Die FDP hat Wirtschafts- und Klimaschutzminister Robert Habeck (Grüne) aufgerufen, schnell attraktive Investitionsmöglichkeiten für den Bau neuer Gaskraftwerke in Deutschland zu schaffen. „Die richtigen Rahmenbedingungen für Investitionen in neue Gaskraftwerke, die perspektivisch mit klimafreundlichem Wasserstoff betrieben werden müssen“, seien „unerlässlich“ für einen Kohleausstieg „idealerweise bis 2030“, sagte FDP-Fraktionsvize Lukas Köhler den Zeitungen des Redaktionsnetzwerks Deutschland (RND, Dienstagsausgaben).
„Insbesondere beim Ausbau der Erneuerbaren Energien sowie bei den für die Versorgungssicherheit notwendigen Gaskraftwerken müssen wir nun deutlich schneller vorankommen als in der Vergangenheit“, sagte er dem RND.
Köhler kritisierte in diesem Zusammenhang die Aufnahme von Atomkraft als nachhaltige Energieform in die geplante EU-Taxonomie. „Kernenergie kann aus unserer Sicht nur als nachhaltig im Sinne der Taxonomie gelten, wenn die Risiken voll am Markt versichert werden können und die Unternehmen auch für die Entsorgung des Atommülls selbst aufkommen.“
Hier bestehe im Entwurf der Kommission ebenso Nachbesserungsbedarf wie bei den aus deutscher Sicht viel wichtigeren Grenzwerten für Gaskraftwerke. „Die Taxonomie würde dem Klimaschutz einen Bärendienst erweisen, würde sie Investitionen in diese wichtige Brückentechnologie verhindern“, sagte Köhler den RND-Zeitungen.
Die Taxonomie ist eine Art Klassifizierung nachhaltiger Wirtschaftsaktivitäten und kommt einer Einstufung als förderwürdig und einer Empfehlung an Investoren gleich. Die EU-Kommission hatte ihren Vorschlag für die sogenannte Taxonomie-Verordnung am Silvesterabend an die EU-Mitgliedstaaten geschickt.

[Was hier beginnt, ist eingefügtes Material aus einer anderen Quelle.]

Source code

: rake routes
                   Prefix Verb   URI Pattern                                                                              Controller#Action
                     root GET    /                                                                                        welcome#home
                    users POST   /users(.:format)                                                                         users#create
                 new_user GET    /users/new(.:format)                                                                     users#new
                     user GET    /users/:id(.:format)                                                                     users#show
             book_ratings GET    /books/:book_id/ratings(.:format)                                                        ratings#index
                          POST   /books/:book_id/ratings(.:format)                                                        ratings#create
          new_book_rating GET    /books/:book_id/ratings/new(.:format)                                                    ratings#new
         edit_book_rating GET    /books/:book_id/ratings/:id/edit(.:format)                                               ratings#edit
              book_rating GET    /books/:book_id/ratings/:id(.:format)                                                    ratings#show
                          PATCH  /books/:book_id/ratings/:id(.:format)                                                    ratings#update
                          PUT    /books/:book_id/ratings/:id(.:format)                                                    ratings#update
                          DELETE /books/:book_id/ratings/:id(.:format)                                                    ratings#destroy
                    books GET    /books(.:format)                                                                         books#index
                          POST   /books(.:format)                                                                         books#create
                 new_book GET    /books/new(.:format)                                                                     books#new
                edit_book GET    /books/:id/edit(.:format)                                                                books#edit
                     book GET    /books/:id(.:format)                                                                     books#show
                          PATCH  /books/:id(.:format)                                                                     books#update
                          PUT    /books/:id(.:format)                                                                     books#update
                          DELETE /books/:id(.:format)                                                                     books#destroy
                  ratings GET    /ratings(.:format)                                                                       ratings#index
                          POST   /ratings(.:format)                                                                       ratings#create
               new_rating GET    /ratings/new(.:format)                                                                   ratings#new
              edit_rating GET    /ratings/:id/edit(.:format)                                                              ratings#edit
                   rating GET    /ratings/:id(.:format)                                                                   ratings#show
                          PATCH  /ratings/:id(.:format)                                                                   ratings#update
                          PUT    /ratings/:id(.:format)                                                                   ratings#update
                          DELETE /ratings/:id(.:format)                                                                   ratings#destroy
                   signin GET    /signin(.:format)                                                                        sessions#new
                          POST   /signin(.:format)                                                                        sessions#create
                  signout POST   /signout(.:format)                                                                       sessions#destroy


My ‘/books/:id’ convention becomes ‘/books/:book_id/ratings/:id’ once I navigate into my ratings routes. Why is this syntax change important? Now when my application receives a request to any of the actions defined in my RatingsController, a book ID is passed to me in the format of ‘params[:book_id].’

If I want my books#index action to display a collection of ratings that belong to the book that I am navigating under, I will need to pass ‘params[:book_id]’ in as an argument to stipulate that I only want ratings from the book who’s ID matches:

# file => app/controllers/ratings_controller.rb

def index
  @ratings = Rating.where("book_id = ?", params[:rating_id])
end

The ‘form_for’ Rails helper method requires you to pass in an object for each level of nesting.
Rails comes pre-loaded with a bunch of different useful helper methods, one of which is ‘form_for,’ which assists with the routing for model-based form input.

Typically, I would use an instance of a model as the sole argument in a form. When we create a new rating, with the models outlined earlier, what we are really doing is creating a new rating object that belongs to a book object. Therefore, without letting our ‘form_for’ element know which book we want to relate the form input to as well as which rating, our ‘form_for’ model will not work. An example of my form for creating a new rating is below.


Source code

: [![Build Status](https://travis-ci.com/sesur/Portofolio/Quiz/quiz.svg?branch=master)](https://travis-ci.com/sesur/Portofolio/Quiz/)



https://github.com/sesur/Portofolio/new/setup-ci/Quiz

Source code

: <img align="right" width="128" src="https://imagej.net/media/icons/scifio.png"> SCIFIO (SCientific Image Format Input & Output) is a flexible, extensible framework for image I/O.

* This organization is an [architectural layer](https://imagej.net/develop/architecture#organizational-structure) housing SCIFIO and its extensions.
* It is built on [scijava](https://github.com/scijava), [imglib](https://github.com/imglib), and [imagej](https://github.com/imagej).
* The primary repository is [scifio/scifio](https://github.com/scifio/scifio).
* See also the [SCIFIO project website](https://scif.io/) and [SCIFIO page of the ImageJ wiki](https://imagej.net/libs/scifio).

Kritiker des Kommissionsvorschlages befürchten, Geld könne so in neue Atomkraftwerke statt in erneuerbare Energien fließen. Bundesumweltministerin Steffi Lemke (Grüne) hat bereits ein „klares Nein“ gegen die EU-Pläne angekündigt, sieht allerdings wenig Chancen, sie noch zu verhindern.
Habeck (Grüne) will am Dienstag in Berlin eine „Eröffnungsbilanz“ zum Stand der Dinge beim Klimaschutz vorstellen. Dabei dürfte er auf die pessimistischen Prognosen eingehen, wonach die Treibhausgasemissionen im vergangenen Jahr deutlich angestiegen statt wie angestrebt weiter gesunken sind, und Gegenmaßnahmen vorstellen.
Die Bundesregierung will laut Koalitionsvertrag 2022 ein Sofortprogramm auf den Weg bringen, um dem CO2-Minderungsziel für 2030 von minus 65 Prozent im Vergleich zu 1990 näher zu kommen. Ein Schwerpunkt ist der massive Ausbau erneuerbarer Energien. Geplant ist zudem ein Umsteuern bei Industrie, Verkehr und Gebäuden. Erste Teile des Sofortprogramms will Habeck bereits bis Ende April vom Kabinett beschließen lassen.